Oh dear. Michael Gove is planning to make A levels more difficult.
Not the news many students starting these challenging exams would want to hear. What it does mean however is that doing well at these exams will soon require more preparation and dedication than in the past.
You will need to sharpen your academic skills in areas like researching, writing, references, problem solving, analytics and critical thinking.
What follows are our tips to help you choose the right subjects and prepare properly for your AS and A level exams.
Select the right subjects
Take time to talk to your sixth form or college tutor; they will help you select the subjects you will need to pursue your degree of interest at university. If you do not have a chosen career in mind, go with the subjects that most interest you; this will make it easier to select a career that truly fulfils you in the long run.
It’s also a good idea to research into the syllabi of any new subjects that were not available while you were studying for your GCSEs. See whether the skills the subjects demand and your own strengths coincide. If you are set on a particular university, try to elicit which subjects are most likely to get you accepted in that particular institution.
Check out websites of these universities; Cambridge University, for instance, has published a list of subjects they deem less effective preparation for their courses. These subjects should best be avoided if they interfere with your chances of entering the university of your dreams.
Be aware, there are difficult subjects with high workloads and easier subjects. Be careful about taking too many difficult subjects, if you have any doubt in your ability to pass them.
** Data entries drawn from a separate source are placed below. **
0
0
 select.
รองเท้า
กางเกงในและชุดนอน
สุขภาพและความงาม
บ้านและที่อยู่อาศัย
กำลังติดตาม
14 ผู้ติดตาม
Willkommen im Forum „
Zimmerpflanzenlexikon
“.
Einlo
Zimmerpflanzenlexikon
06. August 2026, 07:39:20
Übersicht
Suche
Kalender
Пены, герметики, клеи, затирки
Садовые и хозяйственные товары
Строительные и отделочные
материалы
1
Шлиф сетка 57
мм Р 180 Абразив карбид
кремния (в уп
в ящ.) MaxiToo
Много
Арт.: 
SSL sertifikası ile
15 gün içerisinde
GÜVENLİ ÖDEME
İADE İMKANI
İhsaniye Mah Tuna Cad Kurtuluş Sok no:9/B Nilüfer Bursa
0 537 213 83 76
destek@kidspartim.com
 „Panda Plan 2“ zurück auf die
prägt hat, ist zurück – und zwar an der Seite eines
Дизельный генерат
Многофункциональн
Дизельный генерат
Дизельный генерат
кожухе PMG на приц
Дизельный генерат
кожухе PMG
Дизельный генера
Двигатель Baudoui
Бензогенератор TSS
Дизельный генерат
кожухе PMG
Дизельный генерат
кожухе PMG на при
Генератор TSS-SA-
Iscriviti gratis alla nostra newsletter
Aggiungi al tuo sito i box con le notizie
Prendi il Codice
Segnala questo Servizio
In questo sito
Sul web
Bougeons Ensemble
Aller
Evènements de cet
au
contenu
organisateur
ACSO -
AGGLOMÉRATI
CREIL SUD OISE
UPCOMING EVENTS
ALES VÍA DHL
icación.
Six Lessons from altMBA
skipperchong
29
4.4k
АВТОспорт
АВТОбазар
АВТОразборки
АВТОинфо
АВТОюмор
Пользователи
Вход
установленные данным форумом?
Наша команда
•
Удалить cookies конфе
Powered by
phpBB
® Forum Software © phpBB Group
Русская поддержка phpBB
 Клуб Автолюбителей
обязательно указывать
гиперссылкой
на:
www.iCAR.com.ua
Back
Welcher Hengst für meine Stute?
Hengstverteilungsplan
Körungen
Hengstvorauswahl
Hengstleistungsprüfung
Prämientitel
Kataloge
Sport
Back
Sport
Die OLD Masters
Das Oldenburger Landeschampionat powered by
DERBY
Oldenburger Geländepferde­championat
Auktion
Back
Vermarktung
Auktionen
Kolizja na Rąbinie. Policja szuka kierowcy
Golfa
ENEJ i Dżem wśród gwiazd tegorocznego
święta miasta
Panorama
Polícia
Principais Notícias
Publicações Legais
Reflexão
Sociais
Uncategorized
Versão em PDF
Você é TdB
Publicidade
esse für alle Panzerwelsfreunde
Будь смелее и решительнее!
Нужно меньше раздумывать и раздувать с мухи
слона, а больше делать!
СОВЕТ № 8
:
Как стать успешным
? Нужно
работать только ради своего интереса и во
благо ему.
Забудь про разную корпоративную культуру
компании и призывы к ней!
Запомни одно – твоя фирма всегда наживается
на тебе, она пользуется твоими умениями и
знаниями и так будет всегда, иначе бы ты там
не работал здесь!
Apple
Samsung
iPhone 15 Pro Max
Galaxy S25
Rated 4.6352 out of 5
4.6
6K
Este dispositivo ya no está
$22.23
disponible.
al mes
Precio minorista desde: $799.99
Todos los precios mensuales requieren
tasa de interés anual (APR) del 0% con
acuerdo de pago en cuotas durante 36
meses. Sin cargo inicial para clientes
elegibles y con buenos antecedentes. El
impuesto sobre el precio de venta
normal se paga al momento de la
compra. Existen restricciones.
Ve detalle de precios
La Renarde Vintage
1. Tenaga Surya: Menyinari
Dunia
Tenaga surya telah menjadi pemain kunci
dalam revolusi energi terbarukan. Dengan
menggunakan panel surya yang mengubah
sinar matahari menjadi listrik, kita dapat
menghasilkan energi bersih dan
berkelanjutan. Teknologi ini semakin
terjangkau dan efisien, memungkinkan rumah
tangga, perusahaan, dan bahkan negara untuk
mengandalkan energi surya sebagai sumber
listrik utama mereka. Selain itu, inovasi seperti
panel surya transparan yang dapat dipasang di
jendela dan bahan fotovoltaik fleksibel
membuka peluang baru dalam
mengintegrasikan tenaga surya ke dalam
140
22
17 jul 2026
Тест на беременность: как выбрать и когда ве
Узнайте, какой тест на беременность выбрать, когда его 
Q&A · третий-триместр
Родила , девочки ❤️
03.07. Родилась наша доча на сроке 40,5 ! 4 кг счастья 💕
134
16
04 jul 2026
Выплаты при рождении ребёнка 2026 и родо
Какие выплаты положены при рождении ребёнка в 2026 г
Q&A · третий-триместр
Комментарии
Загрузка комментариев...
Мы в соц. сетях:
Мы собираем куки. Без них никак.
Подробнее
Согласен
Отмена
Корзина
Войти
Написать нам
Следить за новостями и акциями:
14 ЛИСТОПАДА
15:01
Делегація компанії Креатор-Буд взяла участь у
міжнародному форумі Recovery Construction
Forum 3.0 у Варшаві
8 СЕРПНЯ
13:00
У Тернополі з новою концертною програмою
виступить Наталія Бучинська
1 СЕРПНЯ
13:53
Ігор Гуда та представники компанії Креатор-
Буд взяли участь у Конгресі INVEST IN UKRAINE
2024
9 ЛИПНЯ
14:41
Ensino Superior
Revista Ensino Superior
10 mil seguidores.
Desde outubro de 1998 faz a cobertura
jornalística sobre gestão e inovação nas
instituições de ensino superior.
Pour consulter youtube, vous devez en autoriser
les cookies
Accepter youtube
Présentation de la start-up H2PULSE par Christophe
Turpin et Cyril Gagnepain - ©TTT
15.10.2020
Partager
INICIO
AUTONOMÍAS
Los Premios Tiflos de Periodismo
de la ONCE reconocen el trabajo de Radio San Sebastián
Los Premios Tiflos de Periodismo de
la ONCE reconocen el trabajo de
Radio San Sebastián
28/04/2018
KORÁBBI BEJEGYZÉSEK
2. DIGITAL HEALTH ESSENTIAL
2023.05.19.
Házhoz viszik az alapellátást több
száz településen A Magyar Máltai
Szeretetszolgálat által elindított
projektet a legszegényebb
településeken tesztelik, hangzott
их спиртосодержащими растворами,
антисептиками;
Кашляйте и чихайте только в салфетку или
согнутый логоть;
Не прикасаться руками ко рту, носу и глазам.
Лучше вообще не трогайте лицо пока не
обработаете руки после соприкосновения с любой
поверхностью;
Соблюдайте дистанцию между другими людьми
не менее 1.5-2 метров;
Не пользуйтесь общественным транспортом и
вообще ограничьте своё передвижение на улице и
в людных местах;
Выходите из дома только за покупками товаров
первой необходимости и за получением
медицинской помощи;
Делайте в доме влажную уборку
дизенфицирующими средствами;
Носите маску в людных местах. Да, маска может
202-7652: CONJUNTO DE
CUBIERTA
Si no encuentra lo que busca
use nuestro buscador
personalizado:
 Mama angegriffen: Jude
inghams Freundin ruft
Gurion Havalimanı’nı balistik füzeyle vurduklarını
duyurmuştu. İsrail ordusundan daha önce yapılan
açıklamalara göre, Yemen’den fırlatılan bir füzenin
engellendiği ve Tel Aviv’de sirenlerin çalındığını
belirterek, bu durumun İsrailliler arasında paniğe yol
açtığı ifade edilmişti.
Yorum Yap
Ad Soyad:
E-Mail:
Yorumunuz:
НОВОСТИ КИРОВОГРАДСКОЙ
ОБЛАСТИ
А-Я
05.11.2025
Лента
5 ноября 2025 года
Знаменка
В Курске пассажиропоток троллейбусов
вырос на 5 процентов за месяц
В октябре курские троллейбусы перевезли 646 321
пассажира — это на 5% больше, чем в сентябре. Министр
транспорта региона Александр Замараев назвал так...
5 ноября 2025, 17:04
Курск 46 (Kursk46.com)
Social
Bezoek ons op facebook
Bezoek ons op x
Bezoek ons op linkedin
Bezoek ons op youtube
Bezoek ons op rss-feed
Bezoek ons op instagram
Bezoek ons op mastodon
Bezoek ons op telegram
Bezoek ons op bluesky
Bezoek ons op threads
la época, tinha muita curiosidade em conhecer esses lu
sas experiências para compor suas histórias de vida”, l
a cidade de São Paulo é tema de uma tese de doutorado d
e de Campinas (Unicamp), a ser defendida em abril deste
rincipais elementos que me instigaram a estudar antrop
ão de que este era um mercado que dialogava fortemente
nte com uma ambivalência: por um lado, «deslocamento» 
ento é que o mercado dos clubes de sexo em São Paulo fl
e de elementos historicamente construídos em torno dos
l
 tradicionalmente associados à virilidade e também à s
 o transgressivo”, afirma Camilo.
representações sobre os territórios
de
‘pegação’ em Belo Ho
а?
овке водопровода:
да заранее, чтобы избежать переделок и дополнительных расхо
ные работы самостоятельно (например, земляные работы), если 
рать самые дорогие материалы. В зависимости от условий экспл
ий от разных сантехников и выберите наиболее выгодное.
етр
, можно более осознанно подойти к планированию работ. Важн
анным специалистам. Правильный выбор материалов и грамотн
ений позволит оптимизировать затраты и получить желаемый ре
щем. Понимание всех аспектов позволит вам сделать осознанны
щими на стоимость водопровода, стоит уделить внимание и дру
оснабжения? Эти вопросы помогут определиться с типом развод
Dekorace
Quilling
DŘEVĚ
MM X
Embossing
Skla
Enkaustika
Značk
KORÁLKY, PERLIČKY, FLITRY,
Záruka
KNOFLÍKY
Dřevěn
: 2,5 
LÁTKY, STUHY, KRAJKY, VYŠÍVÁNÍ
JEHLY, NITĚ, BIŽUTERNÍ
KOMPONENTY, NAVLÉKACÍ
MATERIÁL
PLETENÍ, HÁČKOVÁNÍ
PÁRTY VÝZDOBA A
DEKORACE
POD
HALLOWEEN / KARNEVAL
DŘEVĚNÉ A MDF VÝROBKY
You will get to hear who people rate as the best and the worst A level teachers, so bear this in mind when making your selection.
Revision should be a regular task; at the end of every week, all your notes should be revised and digested into a format that is easier to memorise. If you allow week after week to pass without looking at your notes, it will only make the task more daunting. Revising regularly does not mean allowing yourself to ‘burn out’. It is up to you to determine how many hours daily or weekly you need to efficiently summarise, memorise and conduct the necessary research.
You may work best by studying for two or three days steadily then giving yourself a two-day break. When you do allow yourself some leisure time, use it wisely. Make sure that you truly disconnect by doing something you love. Social interaction is likewise vital if you don’t want to feel like A levels revision is costing you your personal life.
Use effective study tools
One of the most effective ways of reducing a large bulk of information into a more manageable format is through the use of mind maps. These break a subject up into headings/main ideas, subsidiary ideas or sub-headings and more specific details, using visual imagery to increase memory retention and help students relate parts of a subject or idea to the whole. A good mind map will use colour, images and text to boost memory and concentration.
Practice past exam papers
One of the best ways to learn to manage your time during the exams, and to ensure you are familiar with the format and nature of the questions you are likely to encounter is by doing past exams; the more you do, the more comfortable you will be on exam day.
There are many past exams available on the Internet, though if you run out of material, ask your teacher if they can help you access more tests. Remember that the questions you will encounter are not likely to be the same, but that is not the point of completing practice exams – rather, it is the nature of the questions, the structure of the exam and the time you will be allowed for each section, which are of interest.
Acknowledge the importance of regular exercise and a healthy diet
Keeping up your energy levels for two entire years is quite a challenge; it helps to feel vital, healthy and fit while you are revising, so make sure to include brain boosting foods (like fresh, organic fruits and vegetables, nuts and foods, which are rich in Omega-3 fatty acids).
Create a study group
Some of you will be self-starters. You will prefer to study alone and do not need others to set and work towards goals. Others, however, work best in a social setting. You may find the company of others motivating. If you find that working in a study group works for you, create one. Establish rules with your group mates from the outset, including the length and number of breaks, etc. Share vital resources and tips gleaned and test each other regularly to identify possible neglected areas in your respective study plans.
No stress allowed the night before the exam
If you have been consistently preparing for two years, do you really need that last night to cram information into your brain? Have confidence in what your discipline and hard work has achieved; get an early night to ensure your memory and concentration are in tip-top shape on your big day.
You don’t need to unload all of your knowledge on exam day
Think about the question you are being asked and answer it: One of the most annoying aspects of correcting an A level exam is finding a long-winded answer intended to show how much the student knows about a given subject, that does not actually answer the question posed. This is why doing past exams is so useful; they train you to divide your ideas into clearly defined paragraphs, and to connect your ideas in a logical and comprehensible manner.
A levels are a hard slog. Make sure to reward yourself along the way, and to plan one special reward for doing so well on your A level exams, a nice meal or camping trip maybe. Having something to look forward to can be useful when you motivation flags.
I hope that you have found this blog post informative and useful. All that’s left is to wish you the best of luck with your A levels.